- _What to work on_
Up to and including the line containing "of malignant high-grade", set down each line of the entries below exactly, starting from the first, and leave out the rest.

********

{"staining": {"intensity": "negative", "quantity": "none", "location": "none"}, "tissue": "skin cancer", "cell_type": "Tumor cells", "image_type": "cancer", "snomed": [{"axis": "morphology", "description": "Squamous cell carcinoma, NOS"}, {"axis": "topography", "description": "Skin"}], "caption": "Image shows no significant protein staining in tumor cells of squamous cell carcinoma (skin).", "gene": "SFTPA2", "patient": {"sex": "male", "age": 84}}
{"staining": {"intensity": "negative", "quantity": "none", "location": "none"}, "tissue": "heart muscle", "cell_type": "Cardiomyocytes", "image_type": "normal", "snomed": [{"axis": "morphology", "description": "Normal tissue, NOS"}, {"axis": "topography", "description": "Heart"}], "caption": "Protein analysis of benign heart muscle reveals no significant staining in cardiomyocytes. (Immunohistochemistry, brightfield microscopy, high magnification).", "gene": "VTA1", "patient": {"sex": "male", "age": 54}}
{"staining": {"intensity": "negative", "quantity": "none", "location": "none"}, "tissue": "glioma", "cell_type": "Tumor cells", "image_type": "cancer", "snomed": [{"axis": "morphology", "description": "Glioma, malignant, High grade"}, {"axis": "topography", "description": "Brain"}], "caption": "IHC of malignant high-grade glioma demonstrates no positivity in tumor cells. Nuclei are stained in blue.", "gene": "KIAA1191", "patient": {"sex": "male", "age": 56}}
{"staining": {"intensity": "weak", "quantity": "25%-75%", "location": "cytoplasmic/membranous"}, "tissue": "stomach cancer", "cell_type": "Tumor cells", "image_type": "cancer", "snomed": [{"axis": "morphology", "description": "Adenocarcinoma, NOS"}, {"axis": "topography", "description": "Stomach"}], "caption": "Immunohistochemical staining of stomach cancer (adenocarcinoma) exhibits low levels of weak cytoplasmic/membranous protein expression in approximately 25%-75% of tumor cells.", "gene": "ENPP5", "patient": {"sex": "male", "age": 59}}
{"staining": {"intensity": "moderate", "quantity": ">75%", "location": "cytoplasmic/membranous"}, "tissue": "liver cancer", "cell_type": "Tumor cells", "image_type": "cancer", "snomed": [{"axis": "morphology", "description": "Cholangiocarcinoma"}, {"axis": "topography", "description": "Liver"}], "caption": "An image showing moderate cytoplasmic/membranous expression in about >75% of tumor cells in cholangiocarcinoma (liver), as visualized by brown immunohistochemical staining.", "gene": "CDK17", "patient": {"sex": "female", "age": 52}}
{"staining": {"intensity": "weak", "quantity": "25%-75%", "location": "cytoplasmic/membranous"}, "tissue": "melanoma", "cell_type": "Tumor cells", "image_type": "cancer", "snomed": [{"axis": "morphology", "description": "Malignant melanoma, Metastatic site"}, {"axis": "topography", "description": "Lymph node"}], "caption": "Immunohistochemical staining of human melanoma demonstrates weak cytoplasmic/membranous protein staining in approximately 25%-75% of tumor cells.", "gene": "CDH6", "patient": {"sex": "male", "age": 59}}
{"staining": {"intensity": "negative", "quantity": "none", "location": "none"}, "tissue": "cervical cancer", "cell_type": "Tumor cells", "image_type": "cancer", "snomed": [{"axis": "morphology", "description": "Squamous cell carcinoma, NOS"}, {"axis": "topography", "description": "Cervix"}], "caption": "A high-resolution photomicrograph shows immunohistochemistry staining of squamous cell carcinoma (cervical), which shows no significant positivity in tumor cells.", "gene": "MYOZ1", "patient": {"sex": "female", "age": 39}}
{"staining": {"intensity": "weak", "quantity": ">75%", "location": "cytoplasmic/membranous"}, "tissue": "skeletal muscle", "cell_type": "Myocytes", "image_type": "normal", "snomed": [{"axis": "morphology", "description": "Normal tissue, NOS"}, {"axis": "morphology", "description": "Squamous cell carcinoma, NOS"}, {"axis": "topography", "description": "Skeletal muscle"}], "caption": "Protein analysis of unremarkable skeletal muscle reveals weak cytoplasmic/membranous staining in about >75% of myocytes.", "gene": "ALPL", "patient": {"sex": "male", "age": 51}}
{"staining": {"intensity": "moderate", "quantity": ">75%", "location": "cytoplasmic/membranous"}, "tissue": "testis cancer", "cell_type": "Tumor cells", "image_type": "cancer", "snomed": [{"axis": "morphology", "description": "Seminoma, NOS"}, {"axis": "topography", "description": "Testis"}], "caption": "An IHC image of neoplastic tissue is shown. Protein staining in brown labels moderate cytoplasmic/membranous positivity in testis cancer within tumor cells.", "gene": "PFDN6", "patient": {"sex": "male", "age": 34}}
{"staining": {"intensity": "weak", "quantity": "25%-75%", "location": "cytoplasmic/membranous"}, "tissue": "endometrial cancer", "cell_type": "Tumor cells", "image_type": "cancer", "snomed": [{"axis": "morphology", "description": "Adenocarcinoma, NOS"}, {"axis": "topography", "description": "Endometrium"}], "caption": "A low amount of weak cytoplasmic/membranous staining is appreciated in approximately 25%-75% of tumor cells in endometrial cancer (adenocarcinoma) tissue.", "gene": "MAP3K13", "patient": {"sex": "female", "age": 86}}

********

- _Task result_
{"staining": {"intensity": "negative", "quantity": "none", "location": "none"}, "tissue": "skin cancer", "cell_type": "Tumor cells", "image_type": "cancer", "snomed": [{"axis": "morphology", "description": "Squamous cell carcinoma, NOS"}, {"axis": "topography", "description": "Skin"}], "caption": "Image shows no significant protein staining in tumor cells of squamous cell carcinoma (skin).", "gene": "SFTPA2", "patient": {"sex": "male", "age": 84}}
{"staining": {"intensity": "negative", "quantity": "none", "location": "none"}, "tissue": "heart muscle", "cell_type": "Cardiomyocytes", "image_type": "normal", "snomed": [{"axis": "morphology", "description": "Normal tissue, NOS"}, {"axis": "topography", "description": "Heart"}], "caption": "Protein analysis of benign heart muscle reveals no significant staining in cardiomyocytes. (Immunohistochemistry, brightfield microscopy, high magnification).", "gene": "VTA1", "patient": {"sex": "male", "age": 54}}
{"staining": {"intensity": "negative", "quantity": "none", "location": "none"}, "tissue": "glioma", "cell_type": "Tumor cells", "image_type": "cancer", "snomed": [{"axis": "morphology", "description": "Glioma, malignant, High grade"}, {"axis": "topography", "description": "Brain"}], "caption": "IHC of malignant high-grade glioma demonstrates no positivity in tumor cells. Nuclei are stained in blue.", "gene": "KIAA1191", "patient": {"sex": "male", "age": 56}}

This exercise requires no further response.